Al contempo, però, dobbiamo anche organizzare la lotta e fare pressioni affinchè le evidenti falle che la pandemia ha aperto nel sistema economico e di governance non vengano tamponate con misure preventive e una vaga riduzione del danno (quanti soggetti deboli si è disposti a sacrificare pur di mantenersi in vita?). Noi crediamo che il cambiamento di passo nel modello produttivo e sociale debba avvenire a partire da ora, e proprio attraverso la soluzione della crisi, non quando le acque torneranno calme. Chiediamo quindi che vengano messe in atto delle misure espansive di risposta alla pandemia, come ad esempio:
rifinanziamento del SSN con assunzione di precari e disoccupati e senza chiamare al sacrificio chi già lavora e chi è in pensione;
obbligo alla solidarietà della sanità privata, che dopo anni in cui si è arricchita alle spalle della popolazione, restituisca parte del maltolto e contribuisca, senza ulteriore spesa pubblica, alla risoluzione della crisi;
investimento nella scuola con assunzione dei precari e organizzazione di attività con classi numericamente compatibili con la riduzione del rischio di contagio senza gravare sulle singole famiglie;
introduzione di un reddito di quarantena che garantisca a ciascuna/o di poter proteggere la propria salute e quella degli altri senza il ricatto dell’impiego.

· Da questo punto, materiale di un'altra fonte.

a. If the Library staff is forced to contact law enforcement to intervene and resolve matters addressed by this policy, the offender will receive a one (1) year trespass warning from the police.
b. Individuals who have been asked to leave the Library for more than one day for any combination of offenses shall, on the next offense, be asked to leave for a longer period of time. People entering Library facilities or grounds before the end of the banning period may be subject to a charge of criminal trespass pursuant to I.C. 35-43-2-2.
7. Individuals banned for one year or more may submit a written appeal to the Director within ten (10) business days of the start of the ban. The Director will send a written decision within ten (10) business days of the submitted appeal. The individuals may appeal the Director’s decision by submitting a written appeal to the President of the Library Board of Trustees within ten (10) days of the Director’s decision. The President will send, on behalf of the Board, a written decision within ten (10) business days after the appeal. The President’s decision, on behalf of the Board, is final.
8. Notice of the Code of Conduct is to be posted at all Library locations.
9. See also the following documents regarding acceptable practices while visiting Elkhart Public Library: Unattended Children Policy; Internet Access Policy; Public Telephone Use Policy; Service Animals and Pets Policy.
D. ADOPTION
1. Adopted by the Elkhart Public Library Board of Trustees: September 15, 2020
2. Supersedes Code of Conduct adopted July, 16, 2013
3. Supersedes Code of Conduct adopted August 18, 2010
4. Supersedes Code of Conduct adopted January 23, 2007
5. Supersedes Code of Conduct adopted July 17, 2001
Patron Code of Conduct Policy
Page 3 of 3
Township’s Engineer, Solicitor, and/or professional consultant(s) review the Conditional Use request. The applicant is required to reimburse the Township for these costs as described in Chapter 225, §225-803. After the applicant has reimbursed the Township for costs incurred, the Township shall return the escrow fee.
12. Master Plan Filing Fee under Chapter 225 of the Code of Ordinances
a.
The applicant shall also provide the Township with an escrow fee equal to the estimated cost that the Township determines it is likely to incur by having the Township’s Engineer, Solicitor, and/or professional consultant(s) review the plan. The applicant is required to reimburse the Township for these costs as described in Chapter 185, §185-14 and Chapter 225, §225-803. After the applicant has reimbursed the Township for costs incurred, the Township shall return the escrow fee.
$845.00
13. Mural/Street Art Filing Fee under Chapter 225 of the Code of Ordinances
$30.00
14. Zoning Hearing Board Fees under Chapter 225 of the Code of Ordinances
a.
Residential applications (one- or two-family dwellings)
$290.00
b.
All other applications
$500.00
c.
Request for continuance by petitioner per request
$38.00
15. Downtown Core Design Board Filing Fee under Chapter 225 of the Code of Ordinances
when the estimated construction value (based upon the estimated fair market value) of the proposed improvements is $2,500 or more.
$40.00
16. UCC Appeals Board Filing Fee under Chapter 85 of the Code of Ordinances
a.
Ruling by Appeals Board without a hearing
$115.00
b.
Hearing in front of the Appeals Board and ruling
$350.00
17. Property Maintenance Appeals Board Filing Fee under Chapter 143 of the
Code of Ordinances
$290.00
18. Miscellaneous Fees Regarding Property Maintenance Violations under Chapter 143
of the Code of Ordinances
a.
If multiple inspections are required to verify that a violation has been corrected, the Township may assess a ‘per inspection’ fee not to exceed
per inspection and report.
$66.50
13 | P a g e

Consapevoli di non avere nessuna soluzione o verità assoluta, continuiamo a condividere riflessioni e strategie collettive per non lasciare nessuna/o indietro, nella solitudine di una paura che ci faccia accettare supinamente ogni misura presa su di noi e le nostre vite in nome dell’emergenza, senza renderci conto di come queste misure eccezionali stiano già dando forma ad una nuova, mostruosa normalità, fatta di isolamento, dell’egoistica corsa al “si salvi chi può come può”, di relazioni ed istruzione coltivate unicamente nel mondo virtuale, per smascherare gli interessi economici che vengono tutelati nelle scelte di contenimento dell’epidemia e le falle del welfare pubblico devastato da anni di privatizzazione, per garantire spazi di condivisione e di sorellanza di fronte alla logica che ci lascia solo panico e sospetto.

CSOA Gabrio

NOTA AGGIUNTA IN SEGUITO: quello che in queste ore sta accadendo nelle carceri italiane è spaventoso oltre che criminale. Siamo solidali con tutti/e i/le detenuti/e in rivolta. Amnistia subito.